What is being asked: Rewrite the listing below, changing "segments" to "slices" everywhere and keeping every other word the same. Leave the pictures out of your answer.

Data section:
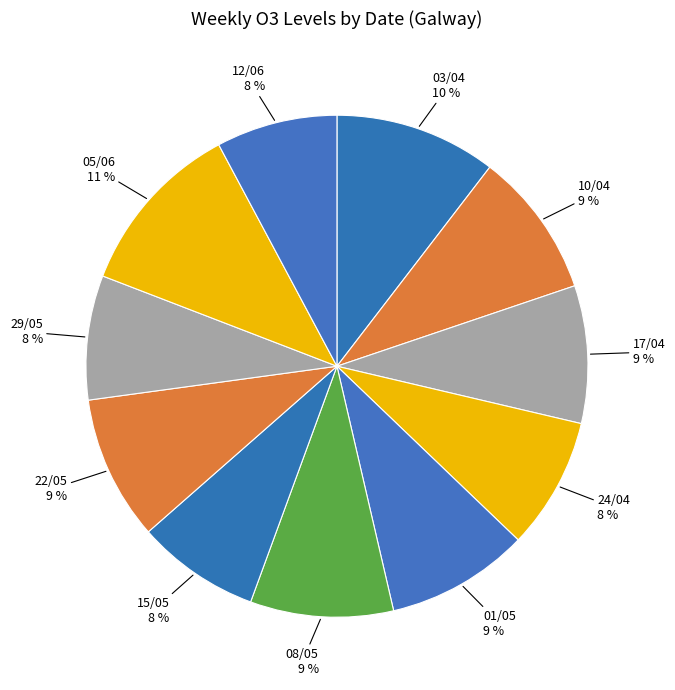

How many segments does this pie chart have?

11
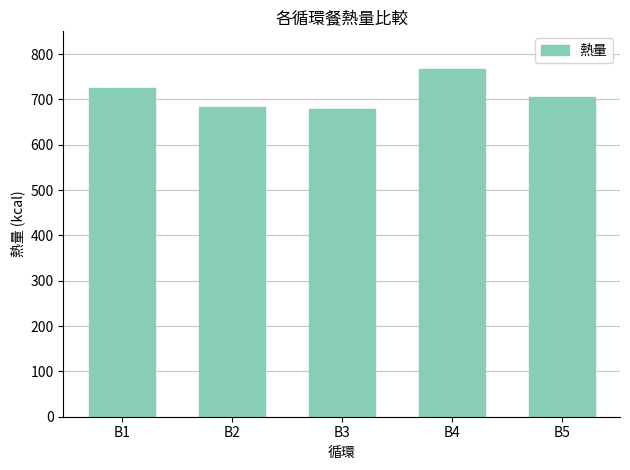

Between B3 and B5, which is larger?

B5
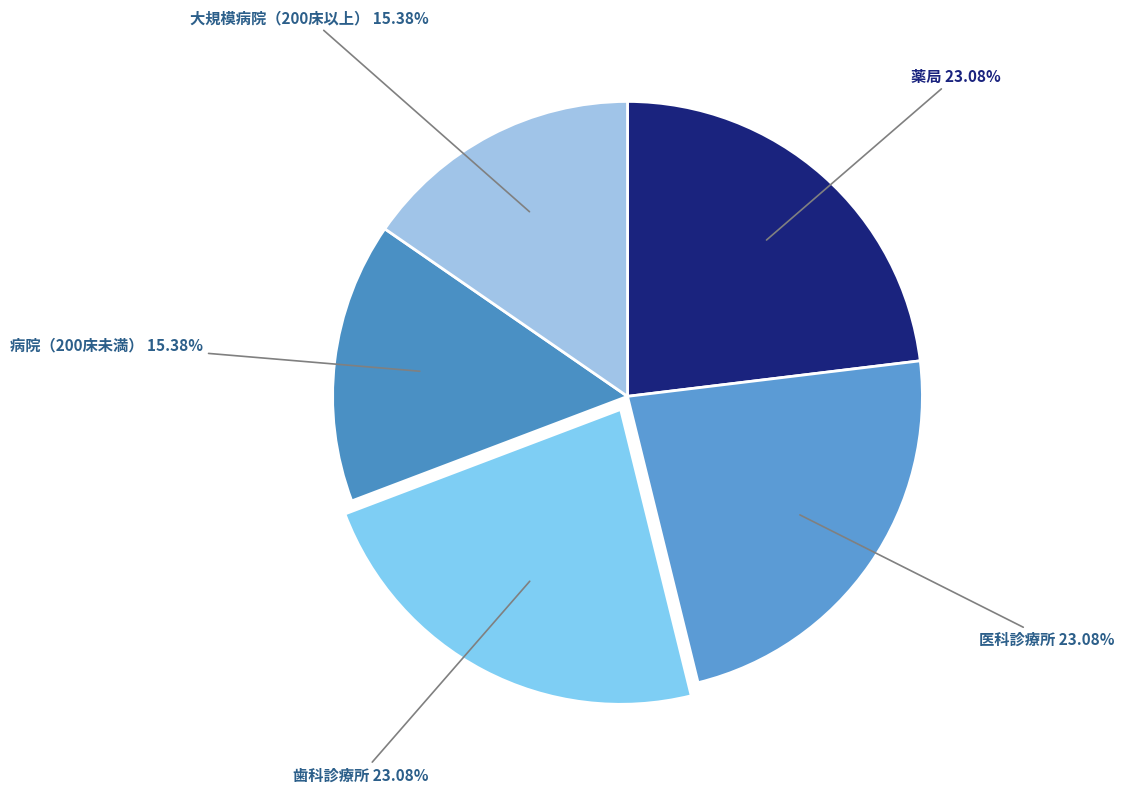

How many segments does this pie chart have?

5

Answer for the task:
How many slices does this pie chart have?

11

Between B3 and B5, which is larger?

B5

How many slices does this pie chart have?

5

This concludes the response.